The Apple Watch has a problem no software update can fix. It's still the most accurate wearable I've tested, but needing to recharge it daily means it often gets stuck on a charger overnight, which is when some of the most valuable health metrics are collected.
As wearables increasingly compete on long-term health insights instead of workout stats alone, battery life is Apple's biggest weakness. Smart rings like the Oura Ring and screenless bands like the Whoop and Fitbit Air have carved out a niche by doing the opposite of the Apple Watch: disappearing. They stay on your body for a week or more at a time, collecting health trends that a smartwatch misses while it's sitting on a charger.
I've tested dozens of wearables, and recommend the Apple Watch over other smartwatches because it consistently comes out on top in my heart rate testing. But despite years of trying, I've never managed to wear one to bed consistently.

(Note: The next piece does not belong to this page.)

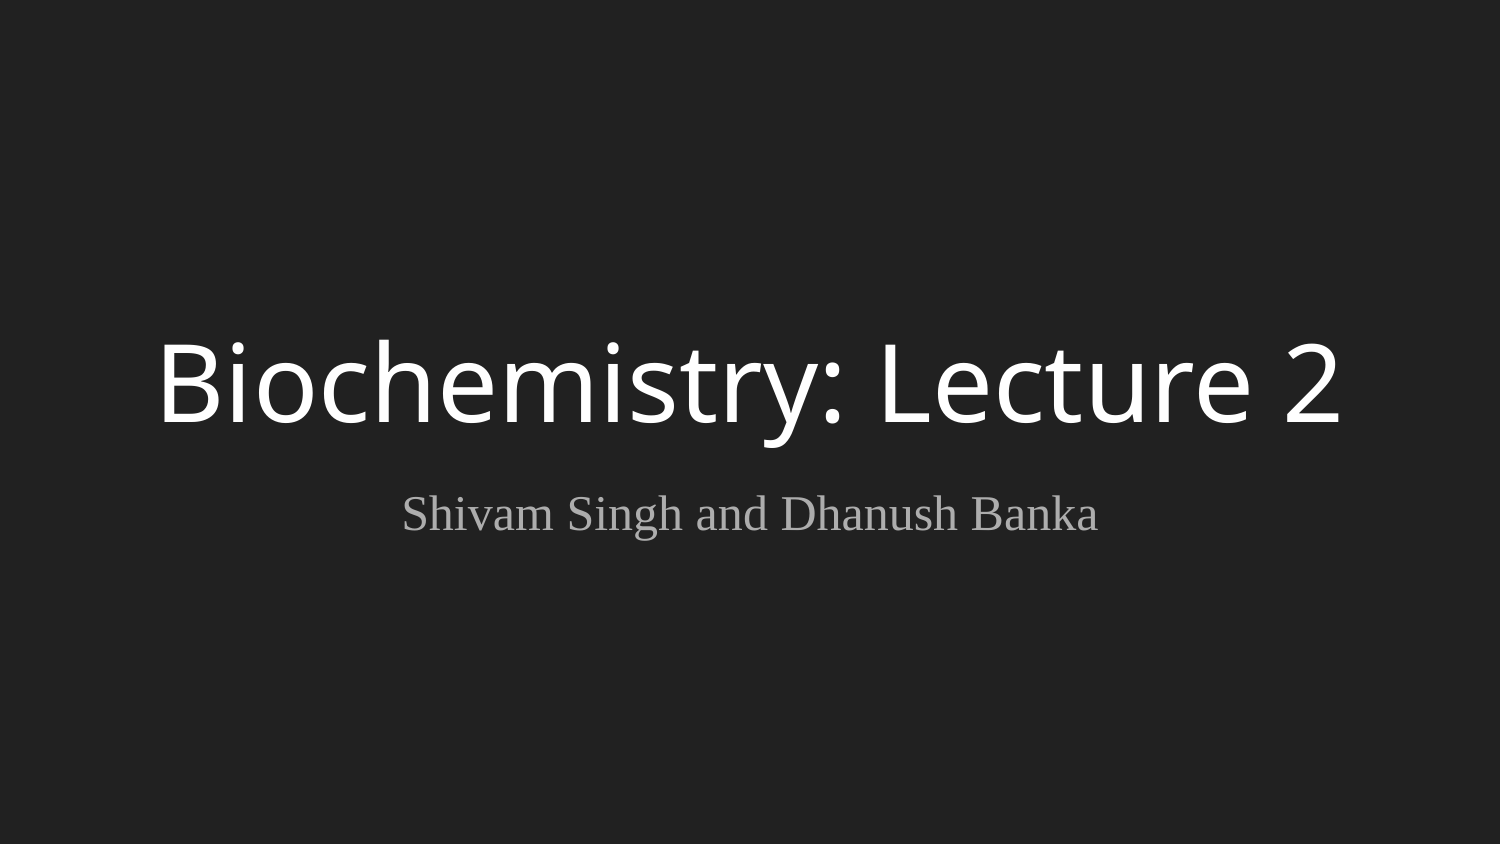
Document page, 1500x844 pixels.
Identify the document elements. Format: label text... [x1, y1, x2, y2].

Apple's smartwatch only takes about an hour to charge, but between late-night deadlines, kids and an unpredictable schedule, I've never developed a reliable charging routine ahead of overnight wear. Sooner or later, I either forget to charge it or forget to put it back on before bed. I'm not alone. I've spoken with researchers, athletes and friends who chose another wearable simply because they could wear it around the clock.
Apple is leaving an opportunity on the table. Not because the Apple Watch isn't good enough, but because it's asking too much of those who wear it. A low-maintenance wearable like a smart ring that complements the Apple Watch could be the missing piece.
Vanessa Hand Orellana/CNET
Battery life is hard to solve
Accuracy isn't just about having better sensors. It's a balancing act between sensor quality, software algorithms and sampling frequency (how often the device measures your vitals). The Apple Watch excels at all three. Its optical sensors, algorithms and near-continuous heart rate sampling during workouts consistently outperform other wearables in my testing. They're also why the battery drains so quickly.
By contrast, smart rings are a completely different design and have their own compromises. Their smaller batteries mean they take less frequent samples, which is fine overnight when your vitals aren't changing much, but less ideal for capturing sudden spikes during interval training.
In my testing of the Oura Ring 5, its measurement of my peak heart rate during a 3-mile run was 8 beats per minute lower than a chest strap (the gold standard), though average heart rate was nearly identical. The Apple Watch, by comparison, tracked almost identically with the chest strap even during those peaks.